The Comunidad Valenciana posted a record 12.4 million international tourists, a 4.3% annual rise, with international visitor spending in the region reaching €16 billion. Government data also points to broader spread: rural and interior destinations recorded visitor growth of around 60% between 2019 and 2025, suggesting that demand is widening well beyond the traditional sun-and-sand cluster.
The figures from Spanish airport operator Aena reinforce the pattern. Madrid-Barajas and Barcelona-El Prat grew 3% and 4.4% respectively in 2025. By contrast, Málaga-Costa del Sol handled 26.8 million passengers (up 7.4%), Alicante-Elche 19.95 million (up 8.5%) and Valencia 11.85 million (up 9.6%). Palma de Mallorca, the bellwether for the Balearics, grew just 1.5%. The mature hubs are close to capacity, while the secondary gateways have room to grow.
Why secondary costas are gaining ground
Three factors explain why these secondary costas are attracting investment.
- Connectivity: Sustained route growth into Málaga, alongside double-digit international growth at Alicante and Valencia, means the airlift required to support hotel demand in secondary destinations is already in place.

◆ **Actions to take**
1. Answer these from the passage on Spanish tourism:
(a) How many international tourists did the Comunidad Valenciana post?
(b) How many passengers did Alicante-Elche handle?
(c) By what percentage did Palma de Mallorca grow?
2. Which airports does the passage on Spanish tourism name?
3. Write a continuation of the passage on Spanish tourism, starting right after its final sentence.
The listing after this point is separate material, unrelated to the passage on Spanish tourism.

◆ **Extracted information**

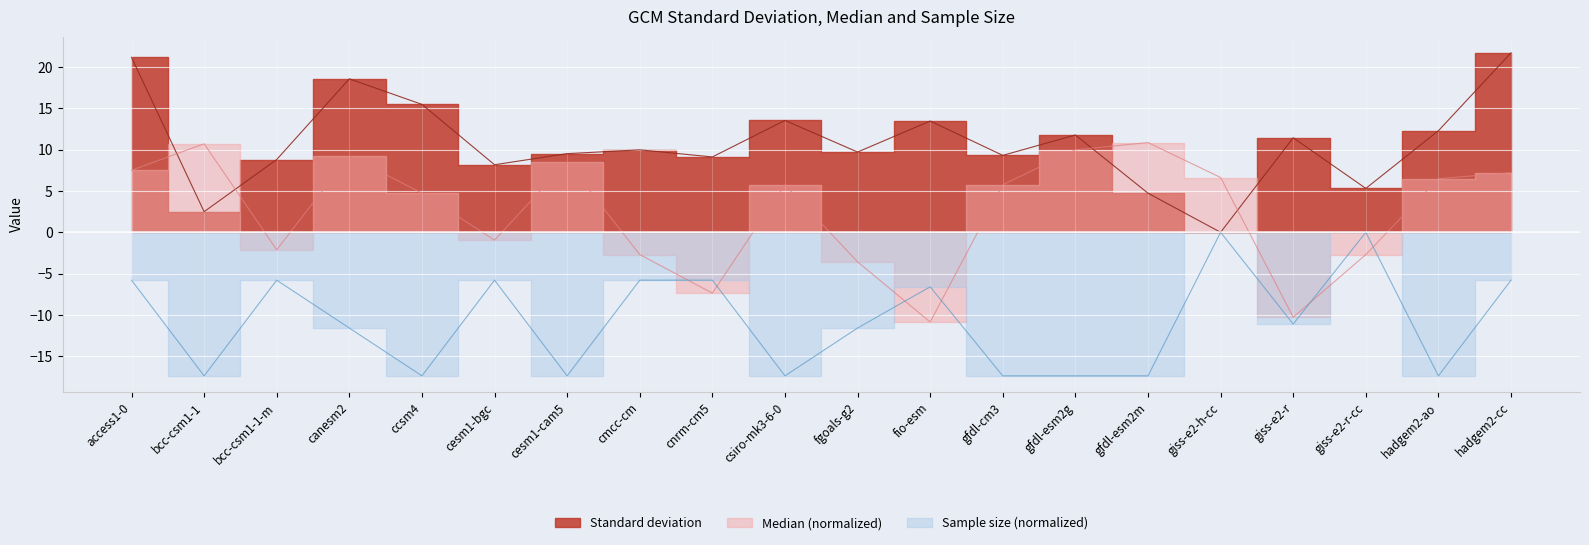

What is the label of the 4th point from the left?

canesm2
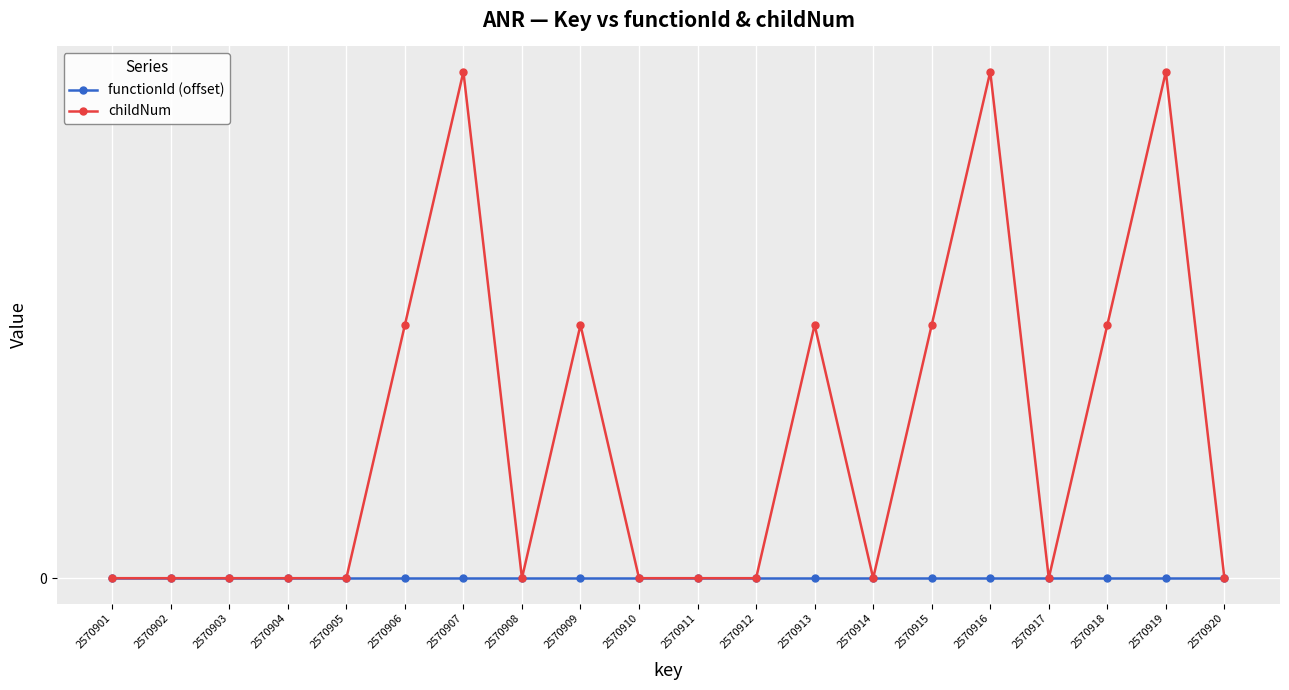

Between 2570902 and 2570914, which is larger?

2570902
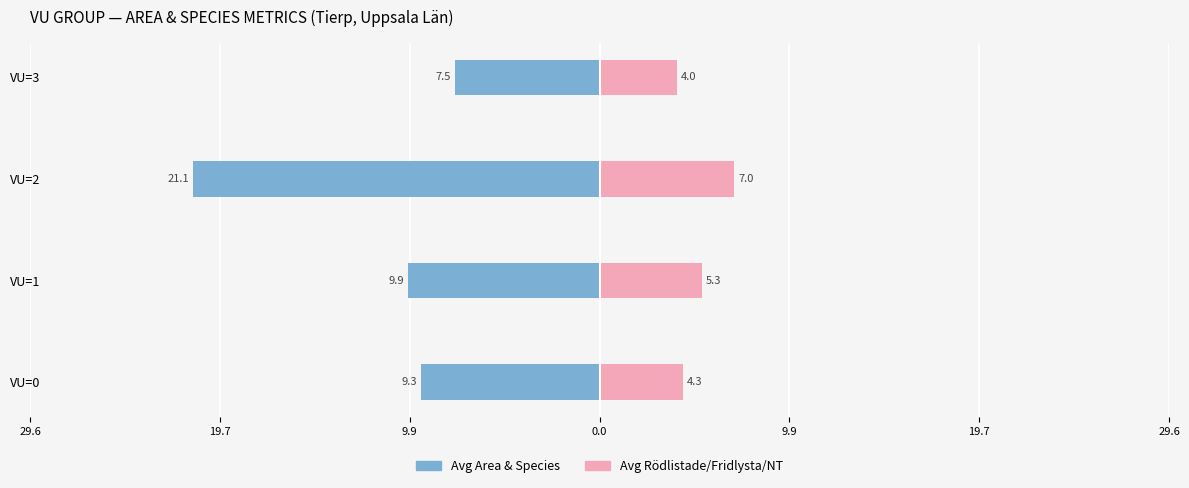

Reading left to right, extract all data points from this chart.

Area & Species (left): -9.3	-9.9	-21.1	-7.5
Rödlistade / Fridlysta / NT (right): 4.3	5.3	7.0	4.0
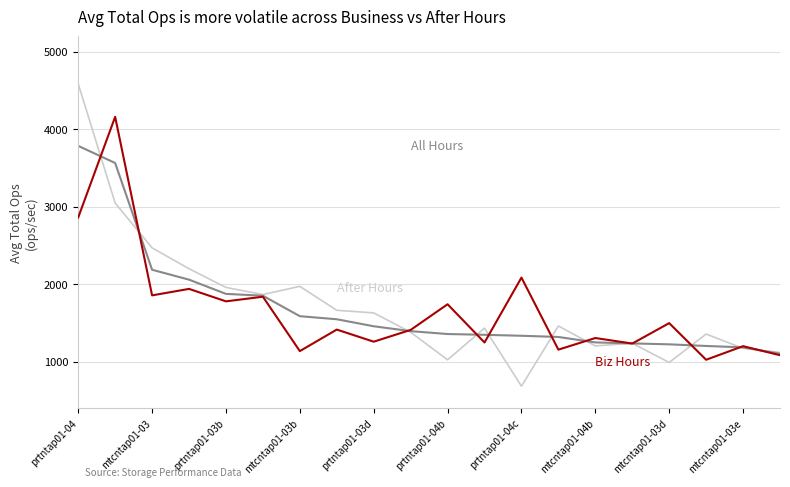

What is the greatest value displayed?

4586.1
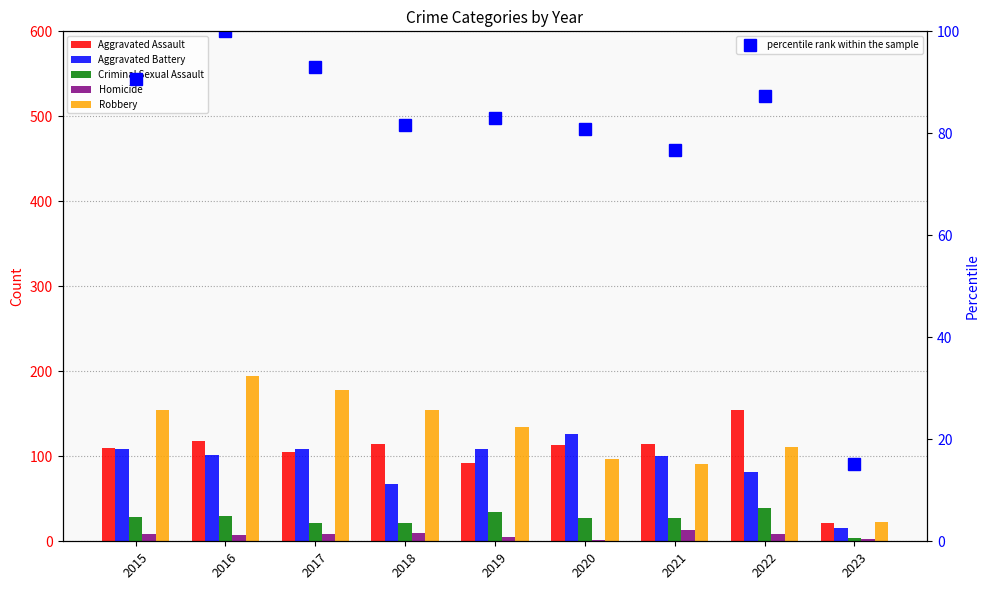

Reading left to right, extract all data points from this chart.

Aggravated Assault: 2015=110.0	2016=118.0	2017=105.0	2018=115.0	2019=92.0	2020=113.0	2021=115.0	2022=154.0	2023=22.0
Aggravated Battery: 2015=108.0	2016=102.0	2017=108.0	2018=67.0	2019=108.0	2020=126.0	2021=100.0	2022=81.0	2023=16.0
Criminal Sexual Assault: 2015=28.0	2016=30.0	2017=21.0	2018=21.0	2019=35.0	2020=27.0	2021=27.0	2022=39.0	2023=4.0
Homicide: 2015=9.0	2016=7.0	2017=8.0	2018=10.0	2019=5.0	2020=2.0	2021=13.0	2022=9.0	2023=3.0
Robbery: 2015=154.0	2016=194.0	2017=178.0	2018=155.0	2019=135.0	2020=97.0	2021=91.0	2022=111.0	2023=23.0
percentile rank within the sample: 2015=90.7	2016=100.0	2017=93.1	2018=81.6	2019=83.1	2020=80.9	2021=76.7	2022=87.4	2023=15.1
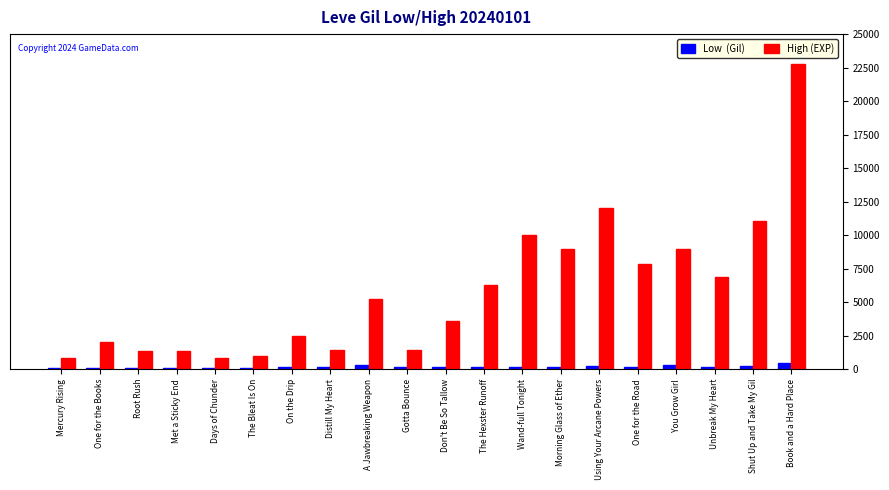

How many distinct data groups are displayed?

2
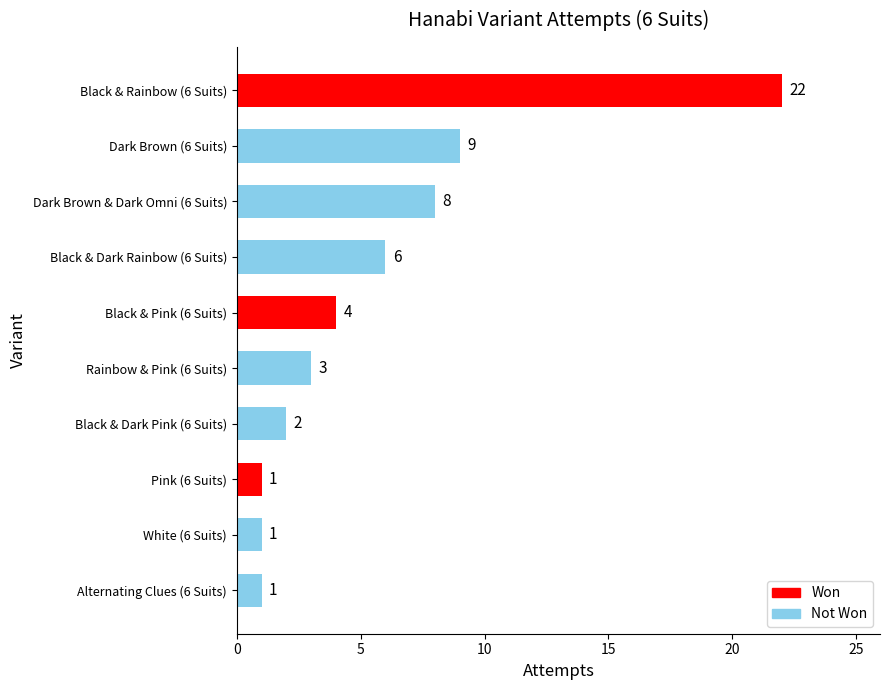

Which label corresponds to the largest value in the chart?

Black & Rainbow (6 Suits)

◆ **Replies**
1.
(a) 12.4 million
(b) 19.95 million
(c) 1.5%

2. Madrid-Barajas, Barcelona-El Prat, Málaga-Costa del Sol, Alicante-Elche, Valencia, Palma de Mallorca

3.
- Capacity pressure in primary markets: Marbella recorded the highest hotel ADR of any Spanish destination in August 2025 at €395, with Estepona’s RevPAR reaching €328, according to INE hotel short-term trends data. Those numbers reflect strong pricing power, but they also point to a ceiling on incremental room supply at the top end. New investment increasingly has to look at adjacent markets to find returns at scale.
- Residential demand as a leading indicator: International buyer activity has spread well beyond the headline resorts to encompass Spain’s coastal property markets from the Costa Brava in the north-east through the Costa Dorada, Costa Blanca and Costa del Sol to the Costa de la Luz on the Atlantic. Where international residential demand goes, leisure tourism demand often follows, and the regions attracting second-home and relocation buyers are typically the same regions where mid-scale and resort hotel pipelines are now being planned.
Implications for hotel investment
The operator activity already reported on this site reflects the trend. Travelodge has flagged Spain’s top 20 markets as a target list, citing the under-representation of branded economy and midscale stock at just 6% of national room supply.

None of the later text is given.